彼の脳内に昼食を自分で作るという選択肢はない。

故に出かける。

 

 

 

 「何食うかな〜」

 

 

 

 

 

 

 

 

 

 

 

 

 

 

 

 

 

 

 

 

―――――音夢と美春は二人仲良く商店街を歩いていた。

 

 

 

 

年頃の女の子らしくアクセサリーを見たり、服飾を見て回ったり。

 

 

 

 「……兄さん、ちゃんとご飯食べてるかなぁ」

 

 

 「音夢先輩、朝倉先輩子供じゃないんですよ? 

  ほんっと音夢先輩って朝倉先輩の奥さんみたいですよね〜。

  兄と妹、禁断の愛! 美春的にはオッケーですっ!」

 

 

 「もう! 美春〜っ」

 

 

 「あははははっ」

 

 

 

真っ赤になった音夢が美春に迫る。

美春は捕まるものかと走り回る。

そんないつもの光景だった。

 

 

 

 「……はわっ!」

 

 

 

 

 

――――――美春がその人物にぶつかるまでは。

 

 

 

 

 

 

 

 「す、すみませんです! ごめんなさい!」

 

 

 「美春、もう! すみません、怪我はありませんか?」

 

 

 

美春と音夢は即座に謝る。

相手の顔を確かめる間もなく。

 

 

 

 「はう〜。いいえ、大丈夫です。貴方は?」

 

 

 

女性だった。

黒いワンピース、白い帽子に映える黒い長髪。

音夢や美春よりも年上だろう。

二人のように発展途上の美少女ではなく、美女と言って差し支えの無い

完成された美しさ。

世の男性が放っておかないだろう。

それほどの美人であった。

 

 

 

 「い、いえいえ! 美春は頑丈なのが取り得ですからっ」

 

 

 「それは良かった……貴方達ここに住んでる人ですか?」

 

 

 

女性が美春と音夢に問い掛けた。

 

 

美春と同じくにダメージを受けている様子もない。

頑丈なのはこの人も同じらしい。

結構勢いよくぶつかったのに平然としている。

……何者であろうか。

見た目は深窓の令嬢といった感じだが。

 

 

 

 

 「え、あ、はい。
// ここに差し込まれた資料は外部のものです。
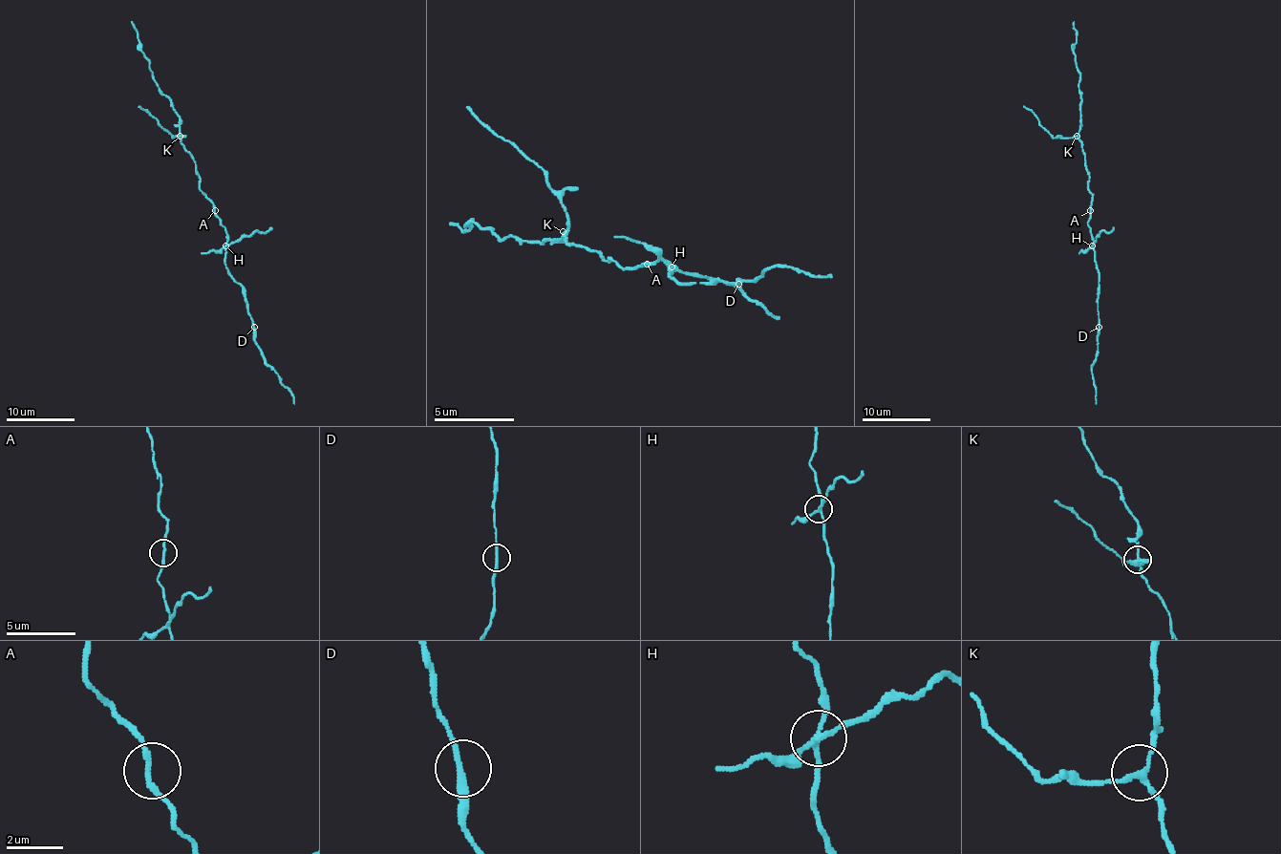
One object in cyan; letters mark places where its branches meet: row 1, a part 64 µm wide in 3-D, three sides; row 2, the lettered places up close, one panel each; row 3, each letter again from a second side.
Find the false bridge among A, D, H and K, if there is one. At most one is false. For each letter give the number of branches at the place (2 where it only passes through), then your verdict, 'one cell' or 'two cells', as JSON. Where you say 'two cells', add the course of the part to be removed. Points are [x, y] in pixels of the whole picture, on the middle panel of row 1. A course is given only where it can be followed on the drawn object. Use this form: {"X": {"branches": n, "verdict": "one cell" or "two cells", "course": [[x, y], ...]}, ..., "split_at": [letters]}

何か御用ですか?」

 

 

 「実はちょっと道を訊きたいんですけど……」

 

 

 

女性は音夢の態度に負けないほど丁寧な態度だった。

 

 

 

 (道に迷ったのかな?)

 

 

 

音夢は失礼に当たるかと思い、心の中で呟く。

 

 

 

 「迷子になったんですか?」

 

 

 

隣の美春は何も考えずに率直に訊いた。

音夢は心の中で頭を抱えた。

思っても口に出さないのが礼儀というものだ。

 

 

 

 「いえ、道に迷ったんです」

 

 

 

女性は即答し、言い切った。

まるでマニュアルにそう書かれているとばかりに。

 

 

 

 「? 迷子なんですよね?」

 

 

 

美春は首を傾げる。

音夢も首を傾げる。

 

 

 

 「ですから、道に迷ったんです」

 

 

 「だから迷子……」

 

 

 「道に迷ったんですっ!」

 

 

 

女性はこれだけは譲らないとばかりに『道に迷った』と言い張る。

まるで駄々をこねる子供のように。

 

 

 

 「……わかりました。道に迷ったんですね」

 

 

 

このままだといつまでも押し問答が続くだろうと、二人を見かねた音夢が言う。

 

 

 

 「はい」

 

 

 

ようやく頷く女性。

額に手を当て、溜息を吐きながら音夢が訊く。

厄介な人に関わってしまったなぁ、と今更気付いた。

 

 

 

 「それで、どちらに向かっていらっしゃるのですか?」

 

 

 「ええ、実はここに」

 

 

 

女性は懐から一枚の紙切れを取り出し、二人に見せる。

どうやら地図のようだ。

 

 

 

 

 「………………」

 

 

 「………………」

 

 

 

その地図らしきものを見た途端に音夢と美春は黙り込んだ。

 

 

 

 「わかりにくいですよね、この地図」

 

 

 「は……?」

 

 

 「……すっごくわかりやすいと思うんですけど……?」

 

 

 

女性の言葉は、二人が一番予想し得ないものだった。

 

そう、女性の持つ地図は手書きのものらしいのにひどく正確に描かれていた。

はっきり言って市販のものと大差がないほどである。

字が読める子供ならこの地図があれば目的地にしっかり辿り着けるだろう。

“どうやったらこの地図で迷えるんだ?” と戦慄する二人。

よく見ると地図の端に

 

 

 

 『寄り道、買い食いを絶対にしないように!』

 

 

 

とまで書かれている。

まるっきり子供扱いだ、この女性の年が気になる。

少なくとも音夢よりは上だろうに。

 

 

 

 

 「……とにかく、この地図に書かれている場所なんですね」

 

 

 

気を取り直して地図を眺める音夢。

頷く女性。

こうなったら乗りかかった船である。

なんとなく泥舟な気がしないこともないが。

 

音夢はしばらく後に、その予感が正しいことを知る。

 

 

 

 

 

 

 

 

 

 「それで、一体どこなんですか?」

 

 

 

具体的な場所を聞こうと美春が質問する。

地図を見る限りどことなく見覚えがないこともない。

まぁ地元だから、と納得する。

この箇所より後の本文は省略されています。